Task directions:
Give again, word for word, each line from the top of the listing through the line that holds "image displays no".

Supplied data:

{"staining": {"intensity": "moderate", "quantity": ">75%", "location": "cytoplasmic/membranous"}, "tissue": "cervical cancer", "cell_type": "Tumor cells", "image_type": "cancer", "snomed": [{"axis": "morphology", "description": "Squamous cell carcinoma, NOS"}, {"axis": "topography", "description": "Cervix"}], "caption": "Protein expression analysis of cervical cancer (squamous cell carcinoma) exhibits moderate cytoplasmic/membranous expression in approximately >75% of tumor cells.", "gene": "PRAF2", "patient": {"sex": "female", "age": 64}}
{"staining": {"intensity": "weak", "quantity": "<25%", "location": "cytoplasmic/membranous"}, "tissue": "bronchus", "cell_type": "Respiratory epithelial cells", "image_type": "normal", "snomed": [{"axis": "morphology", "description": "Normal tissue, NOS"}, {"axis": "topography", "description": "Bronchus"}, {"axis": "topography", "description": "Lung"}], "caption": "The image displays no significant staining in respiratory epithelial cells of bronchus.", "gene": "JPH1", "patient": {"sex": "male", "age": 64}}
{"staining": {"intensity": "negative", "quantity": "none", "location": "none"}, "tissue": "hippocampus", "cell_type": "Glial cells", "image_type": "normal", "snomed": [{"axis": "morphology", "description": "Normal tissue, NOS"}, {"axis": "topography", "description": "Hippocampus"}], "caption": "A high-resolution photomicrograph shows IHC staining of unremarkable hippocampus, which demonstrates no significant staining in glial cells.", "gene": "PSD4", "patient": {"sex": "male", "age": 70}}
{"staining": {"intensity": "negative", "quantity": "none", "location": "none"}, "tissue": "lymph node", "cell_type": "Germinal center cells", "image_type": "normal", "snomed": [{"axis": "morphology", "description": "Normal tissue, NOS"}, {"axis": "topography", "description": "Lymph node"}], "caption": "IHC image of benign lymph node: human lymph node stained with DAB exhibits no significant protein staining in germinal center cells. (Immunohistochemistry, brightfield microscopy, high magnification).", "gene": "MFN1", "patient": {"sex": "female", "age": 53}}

Result of the exercise:
{"staining": {"intensity": "moderate", "quantity": ">75%", "location": "cytoplasmic/membranous"}, "tissue": "cervical cancer", "cell_type": "Tumor cells", "image_type": "cancer", "snomed": [{"axis": "morphology", "description": "Squamous cell carcinoma, NOS"}, {"axis": "topography", "description": "Cervix"}], "caption": "Protein expression analysis of cervical cancer (squamous cell carcinoma) exhibits moderate cytoplasmic/membranous expression in approximately >75% of tumor cells.", "gene": "PRAF2", "patient": {"sex": "female", "age": 64}}
{"staining": {"intensity": "weak", "quantity": "<25%", "location": "cytoplasmic/membranous"}, "tissue": "bronchus", "cell_type": "Respiratory epithelial cells", "image_type": "normal", "snomed": [{"axis": "morphology", "description": "Normal tissue, NOS"}, {"axis": "topography", "description": "Bronchus"}, {"axis": "topography", "description": "Lung"}], "caption": "The image displays no significant staining in respiratory epithelial cells of bronchus.", "gene": "JPH1", "patient": {"sex": "male", "age": 64}}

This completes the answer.